Hurricane Florence battered the Military Ocean Terminal, Sunny Point, N.C. (MOTSU), with piercing winds and destructive flooding on Sept. 15, 2018, leaving the strategically critical logistics installation with eroded rail lines, washed out roads, and significant wharf damage. 

Truckers hauled the first 2,000 tons of fill material into MOTSU on Sept. 25, less than one week after the U.S. Army Corps of Engineers put boots on the ground here. 

As the key ammunition shipping point on the Atlantic coast for U.S. forces worldwide, the MOTSU recovery quickly became a Defense Department priority, and the Corps’ Savannah District was chosen to lead the effort. 

In less than a week Col. Daniel Hibner, commander of the Savannah District, assembled a team of experts to assess damage and repair critical infrastructure.
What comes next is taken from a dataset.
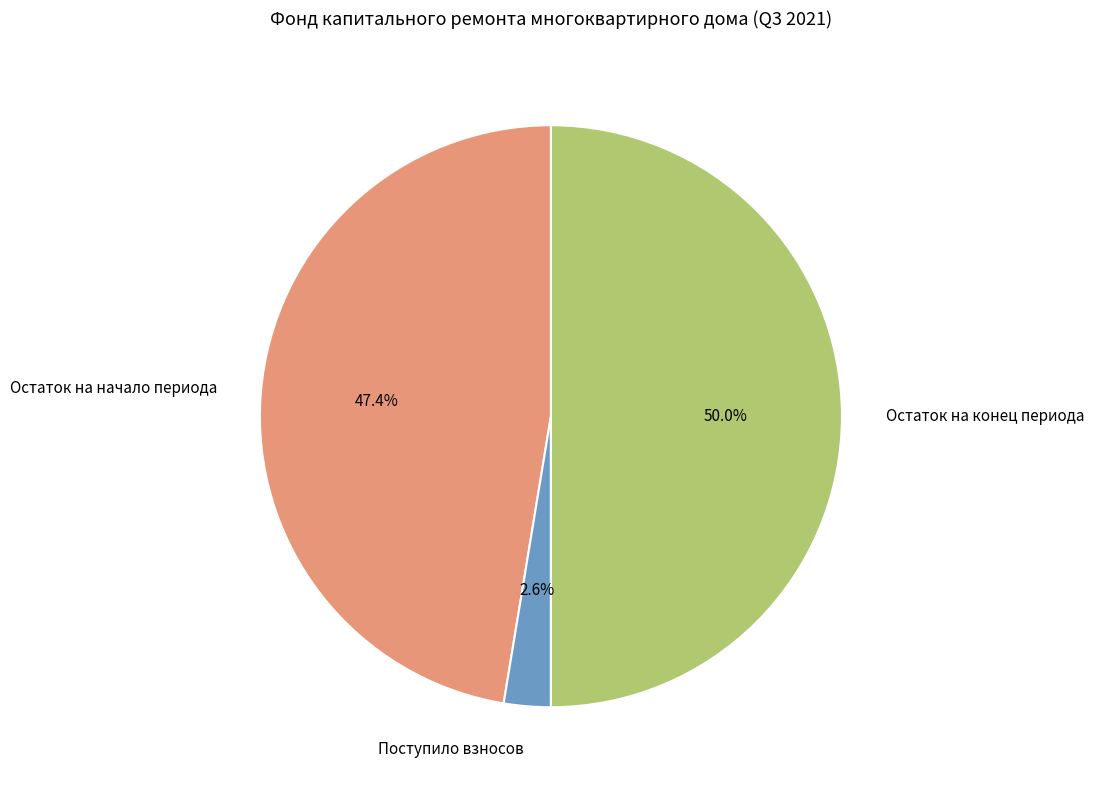

Rank the categories by value from highest to lowest.

Остаток на конец периода, Остаток на начало периода, Поступило взносов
He tapped into the Corps’ vast network of expertise, including structural, hydraulic and civil engineers, to form his team. 

Professionals from six districts across the nation converged on MOTSU within two days to assess the damage and execute construction contracts, the first of which is scheduled to begin as early as Sept. 29. 

“No one has ever executed a process like this in less than a week,” said Tracy Hendren, Savannah District Engineer Division Chief. He added that the normal time to organize comparable efforts is typically measured in weeks, if not much longer. 

But Hibner didn’t stop with Corps experts and contracts. He made a call that got dirt moving on Day 3. This came in the form of the 27th Airborne Combat Engineer Battalion at Fort Bragg, North Carolina. The battalion sent 93 Soldiers to support this rapidly forming task force and they were on site less than 12 hours from the execution order. 

The arrangement for a battalion was the first of its kind, and the result was swift execution and taxpayer savings.